======== Document text ========
The eigenvalues seem fine but the convergence criterion described in the above mentioned documentation of Julia's Arpack package seems to be different from the actual implementation.

I am using Julia 1.5.3 with

Installed Arpack_jll ─── v3.5.0+3
Installed OpenBLAS_jll ─ v0.3.9+5
Installed Arpack ─────── v0.5.1


In my specific use case mentioned above the computed smallest magnitude eigenvalues are far of anything useful. Also tuning the parameter tol didn't help. Can someone explain this strange behavior or help me out with assessing the right convergence criterion and tuning the computation towards useful residuals?

## Update

The following Julia code provides an example for the above mentioned BAD residuals.

using Arpack, LinearAlgebra, SparseArrays

rr = [1,2,3,5,1,2,3,4,5,6,1,2,3,4,5,7,2,3,4,6,7,8,1,2,3,5,6,7,2,4,5,6,7,8,3,4,5,6,7,4,6,8]
cc = [1,1,1,1,2,2,2,2,2,2,3,3,3,3,3,3,4,4,4,4,4,4,5,5,5,5,5,5,6,6,6,6,6,6,7,7,7,7,7,8,8,8]
dd = [4.02018713e8,1.42895766e8,1.91997182e8,-5.94015895e8,1.42895766e8,9.88669461e8,9.1763724e7,-3.932278e6,-2.3465949e8,-1.198600777e9,1.91997182e8,9.1763724e7,3.156467582e9,-6.25317095e8,-1.03130053e9,-2.317164234e9,-3.932278e6,-6.25317095e8,4.565270498e9,-4.93246362e8,6.25317095e8,-1.691847139e9,-5.94015895e8,-2.3465949e8,-1.03130053e9,2.883067709e9,-7.60572644e8,-1.257751284e9,-1.198600777e9,-4.93246362e8,-7.60572644e8,4.2947594e9,7.60572644e8,-4.9717864e8,-2.317164234e9,6.25317095e8,-1.257751284e9,7.60572644e8,3.574915518e9,-1.691847139e9,-4.9717864e8,5.815904688e9]

A = sparse(rr,cc,dd)

l = Arpack.eigs(A, nev=6, which=:LM)
s = Arpack.eigs(A, nev=6, which=:SM)
========
> _Things to do_:
1/ Translate this sentence from the Arpack post into German: "Also tuning the parameter tol didn't help."
2/ List every installed package that the Arpack post names, along with its version.
3/ Reproduce the portion of the Arpack post that begins at the words "using Arpack, LinearAlgebra, SparseArrays" and ends after the words "A = sparse(rr,cc,dd)".
======== Extracted information ========
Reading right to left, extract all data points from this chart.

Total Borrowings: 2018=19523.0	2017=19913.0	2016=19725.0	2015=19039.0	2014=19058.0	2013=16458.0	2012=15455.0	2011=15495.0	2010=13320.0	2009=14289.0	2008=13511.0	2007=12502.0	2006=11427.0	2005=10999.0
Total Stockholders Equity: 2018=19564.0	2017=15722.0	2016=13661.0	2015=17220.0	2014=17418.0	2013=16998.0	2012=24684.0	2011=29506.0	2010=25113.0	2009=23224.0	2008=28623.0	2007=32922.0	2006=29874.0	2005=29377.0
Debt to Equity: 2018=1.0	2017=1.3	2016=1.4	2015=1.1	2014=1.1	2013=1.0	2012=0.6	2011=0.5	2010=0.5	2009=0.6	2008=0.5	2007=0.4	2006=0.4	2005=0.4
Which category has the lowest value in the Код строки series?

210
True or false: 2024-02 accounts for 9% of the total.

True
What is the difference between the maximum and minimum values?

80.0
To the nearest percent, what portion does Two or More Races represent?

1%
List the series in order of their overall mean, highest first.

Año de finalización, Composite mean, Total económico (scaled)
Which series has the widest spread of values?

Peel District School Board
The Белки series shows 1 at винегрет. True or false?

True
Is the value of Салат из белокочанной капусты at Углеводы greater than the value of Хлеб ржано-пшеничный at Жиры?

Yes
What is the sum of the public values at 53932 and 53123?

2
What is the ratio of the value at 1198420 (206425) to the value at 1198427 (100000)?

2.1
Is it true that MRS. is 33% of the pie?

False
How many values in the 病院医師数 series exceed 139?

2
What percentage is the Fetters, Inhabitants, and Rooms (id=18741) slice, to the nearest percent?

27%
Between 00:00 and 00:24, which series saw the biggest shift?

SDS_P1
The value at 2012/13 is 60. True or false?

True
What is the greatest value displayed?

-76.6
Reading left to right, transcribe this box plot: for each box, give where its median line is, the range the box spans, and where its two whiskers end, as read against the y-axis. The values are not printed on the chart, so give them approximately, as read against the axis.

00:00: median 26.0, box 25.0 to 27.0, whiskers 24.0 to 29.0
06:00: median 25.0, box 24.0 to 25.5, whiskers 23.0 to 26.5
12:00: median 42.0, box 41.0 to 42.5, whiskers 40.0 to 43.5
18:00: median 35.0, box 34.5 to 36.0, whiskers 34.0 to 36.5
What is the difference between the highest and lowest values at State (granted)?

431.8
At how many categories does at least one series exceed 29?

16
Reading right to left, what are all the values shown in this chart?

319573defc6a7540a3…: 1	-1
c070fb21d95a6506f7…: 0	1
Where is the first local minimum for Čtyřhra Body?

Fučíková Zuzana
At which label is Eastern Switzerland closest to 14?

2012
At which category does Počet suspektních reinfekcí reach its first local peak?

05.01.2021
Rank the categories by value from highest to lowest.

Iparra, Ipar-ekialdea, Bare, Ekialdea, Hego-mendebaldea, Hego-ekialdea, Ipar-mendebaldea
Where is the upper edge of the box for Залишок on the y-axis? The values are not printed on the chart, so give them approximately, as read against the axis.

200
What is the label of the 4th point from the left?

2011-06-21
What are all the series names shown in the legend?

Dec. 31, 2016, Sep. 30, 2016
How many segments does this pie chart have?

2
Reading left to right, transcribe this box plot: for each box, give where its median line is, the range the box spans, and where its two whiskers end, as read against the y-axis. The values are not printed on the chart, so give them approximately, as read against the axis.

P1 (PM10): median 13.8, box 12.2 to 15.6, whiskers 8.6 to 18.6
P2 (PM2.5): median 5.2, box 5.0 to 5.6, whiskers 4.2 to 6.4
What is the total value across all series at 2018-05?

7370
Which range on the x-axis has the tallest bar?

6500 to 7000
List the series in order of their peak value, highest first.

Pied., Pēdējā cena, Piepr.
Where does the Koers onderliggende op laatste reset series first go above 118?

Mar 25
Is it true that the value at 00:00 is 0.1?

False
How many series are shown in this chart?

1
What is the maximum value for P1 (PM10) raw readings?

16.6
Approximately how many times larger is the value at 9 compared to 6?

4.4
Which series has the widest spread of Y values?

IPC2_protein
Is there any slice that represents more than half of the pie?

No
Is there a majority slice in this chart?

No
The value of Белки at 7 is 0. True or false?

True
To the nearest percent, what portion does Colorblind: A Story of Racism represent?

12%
========
> _Answers for each item_:
1/ Auch das Anpassen des Parameters tol hat nicht geholfen.

2/
- Arpack_jll v3.5.0+3
- OpenBLAS_jll v0.3.9+5
- Arpack v0.5.1

3/
using Arpack, LinearAlgebra, SparseArrays

rr = [1,2,3,5,1,2,3,4,5,6,1,2,3,4,5,7,2,3,4,6,7,8,1,2,3,5,6,7,2,4,5,6,7,8,3,4,5,6,7,4,6,8]
cc = [1,1,1,1,2,2,2,2,2,2,3,3,3,3,3,3,4,4,4,4,4,4,5,5,5,5,5,5,6,6,6,6,6,6,7,7,7,7,7,8,8,8]
dd = [4.02018713e8,1.42895766e8,1.91997182e8,-5.94015895e8,1.42895766e8,9.88669461e8,9.1763724e7,-3.932278e6,-2.3465949e8,-1.198600777e9,1.91997182e8,9.1763724e7,3.156467582e9,-6.25317095e8,-1.03130053e9,-2.317164234e9,-3.932278e6,-6.25317095e8,4.565270498e9,-4.93246362e8,6.25317095e8,-1.691847139e9,-5.94015895e8,-2.3465949e8,-1.03130053e9,2.883067709e9,-7.60572644e8,-1.257751284e9,-1.198600777e9,-4.93246362e8,-7.60572644e8,4.2947594e9,7.60572644e8,-4.9717864e8,-2.317164234e9,6.25317095e8,-1.257751284e9,7.60572644e8,3.574915518e9,-1.691847139e9,-4.9717864e8,5.815904688e9]

A = sparse(rr,cc,dd)